Beitrag #17 aus dem mietenpolitischen Dossier 2021

Wir veröffentlichen hier den 17. Beitrag aus dem mietenpolitischen Dossier von der Berliner Obdachlosenhilfe e. V. und dem Gemeinwohlorientierte Stadtentwicklung e.V.

In Berlin leben mehrere Tausend Menschen auf der Straße.
50.000 Personen sind wohnungslos. Die Zahl wohnungs- und obdachloser Menschen in Europa ist in den vergangenen zehn Jahren um 70 Prozent gestiegen. Täglich verlieren Menschen aus den unterschiedlichsten Gründen ihre Wohnung. Eine neue zu finden, ist nahezu unmöglich. Durch Verlust der eigenen Wohnung werden viele wohnungs- oder obdachlos. Das Leben ohne festen Wohnsitz ist folgenschwer für alle Lebensbereiche. Es hat unter anderem Einfluss auf die psychische und physische Gesundheit, auf soziale Beziehungen, gesellschaftliche und politische Teilhabe. Wohnungs- und obdachlose Menschen werden häufig Opfer von Gewalt. Besonders dann, wenn sie über keinen Schutzraum verfügen. Grund ist das gesellschaftliche Klima, das zu einer Abwertung armer Menschen führt. Auch Polizei, Ordnungsämter und Sicherheitsdienste von zum Beispiel städtischen Unternehmen werden im Alltag wohnungs- und obdachloser Menschen zu einer Gefahr. Betroffene werden von städtischen Institutionen aus der Stadt verdrängt, ihre Lager durch Ordnungsamt und Polizei geräumt und ihr Besitz wird entsorgt. Die Maßnahmen, die der Senat und die Berliner Bezirke ergreifen, reichen bei Weitem nicht aus, um die Lage der zahlreichen wohnungs- und obdachlosen Menschen in Berlin zu verbessern. Das Hilfesystem ist unzulänglich, es bietet vielen keine Unterstützung und basiert auf einer Entmündigung betroffener Menschen.

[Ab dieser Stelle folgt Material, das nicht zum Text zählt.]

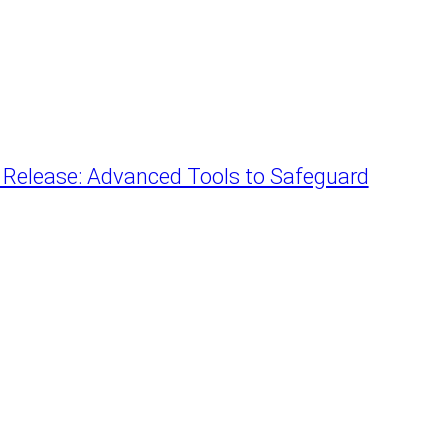
r Release: Advanced Tools to Safeguard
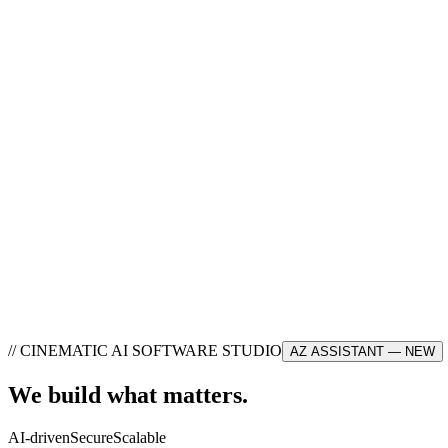
//
CINEMATIC AI SOFTWARE STUDIO
AZ ASSISTANT — NEW
We build what
matters
.
AI-driven
Secure
Scalable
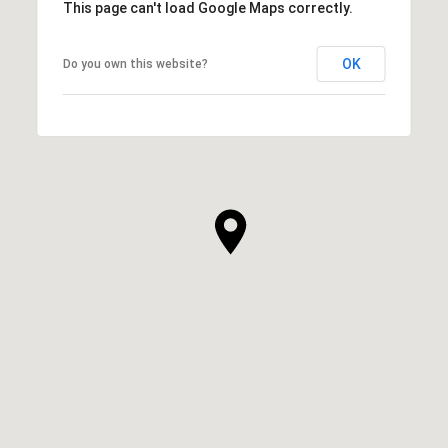
This page can't load Google Maps correctly.
OK
Do you own this website?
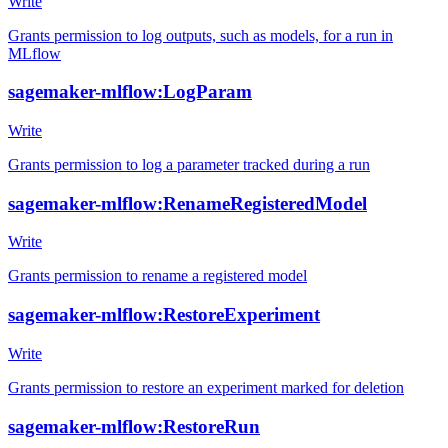
Write
Grants permission to log outputs, such as models, for a run in
MLflow
sagemaker-mlflow:LogParam
Write
Grants permission to log a parameter tracked during a run
sagemaker-mlflow:RenameRegisteredModel
Write
Grants permission to rename a registered model
sagemaker-mlflow:RestoreExperiment
Write
Grants permission to restore an experiment marked for deletion
sagemaker-mlflow:RestoreRun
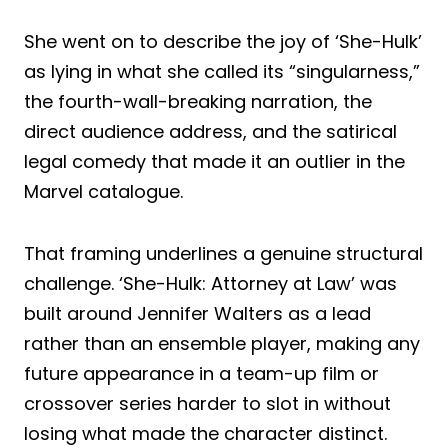
She went on to describe the joy of ‘She-Hulk’
as lying in what she called its “singularness,”
the fourth-wall-breaking narration, the
direct audience address, and the satirical
legal comedy that made it an outlier in the
Marvel catalogue.
That framing underlines a genuine structural
challenge. ‘She-Hulk: Attorney at Law’ was
built around Jennifer Walters as a lead
rather than an ensemble player, making any
future appearance in a team-up film or
crossover series harder to slot in without
losing what made the character distinct.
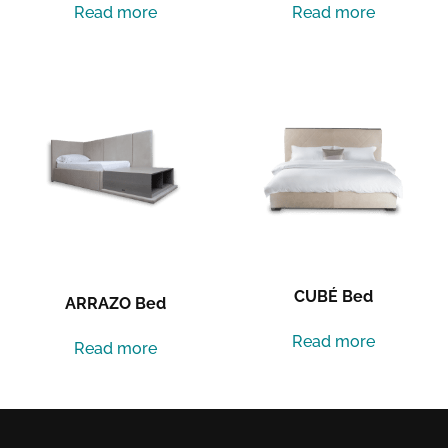
Read more
Read more
CUBÉ Bed
ARRAZO Bed
Read more
Read more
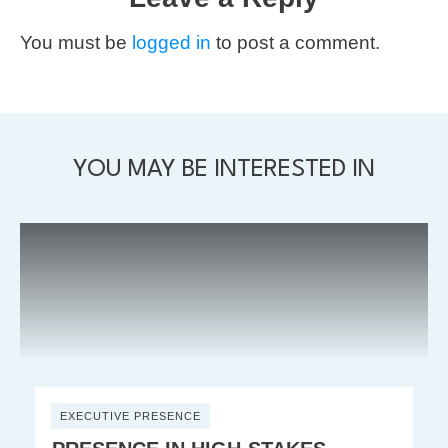
You must be
logged in
to post a comment.
YOU MAY BE INTERESTED IN
EXECUTIVE PRESENCE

Wohnungen für alle statt Elendsverwaltung

Bei Housing First handelt es sich um ein sozialpädagogisches Prinzip für die Wiedereingliederung wohnungsund obdachloser Menschen in gesellschaftliche Strukturen. Das Housing-First-Prinzip versorgt die Betroffenen mit Wohnungen und stellt ein sozialarbeiterisches Angebot bereit, das die Menschen freiwillig nutzen können, aber nicht müssen.

Beschlagnahme von Wohnungen bei drohender Wohnungslosigkeit

Durch verschiedene Rechtsgutachten wurde nachgewiesen, dass die Beschlagnahme von Wohnraum durch die Berliner Bezirke bereits möglich ist, um Zwangsräumung (und folgende Obdach-/Wohnungslosigkeit) auf Grundlage des Allgemeinen Sicherheits- und Ordnungsgesetzes Berlin (ASOG Bln) zu verhindern. Diese Möglichkeit wird von den Bezirken jedoch nicht genutzt. Zur Vereinfachung dieses Vorgangs für die Bezirke und zur Schaffung größerer Rechtssicherheit sollte das ASOG auf Landesebene dahingehend geändert werden.

Mitsprache und Selbstbestimmung

Ziel ist die Schaffung von mehr Transparenz, demokratischer Kontrolle und Mitbestimmung betroffener Menschen innerhalb des Hilfesystems und bei politischen Entscheidungen, zum Beispiel durch Gremien von Betroffenen und unabhängige Beschwerdestellen mit tatsächlichen Befugnissen zur Kontrolle von Behörden und Einrichtungen.

Unsere drei zentralen Forderungen

In Berlin erzielen große Wohnungskonzerne unglaubliche Renditen, während Menschen auf der Straße oder in Unterkünften leben müssen. Die Wohnungsversorgung muss dem Markt entzogen und demokratisch kontrolliert werden – Wohnungen sind keine Ware!

Wir fordern

  • Ein Ende der (unfreiwilligen) Wohnungslosigkeit für alle Menschen!
  • Keine Zwangsräumungen, weder von Wohnungen noch im öffentlichen Raum!
  • Leerstehende Wohnungen beschlagnahmen, Obdachlose unterbringen!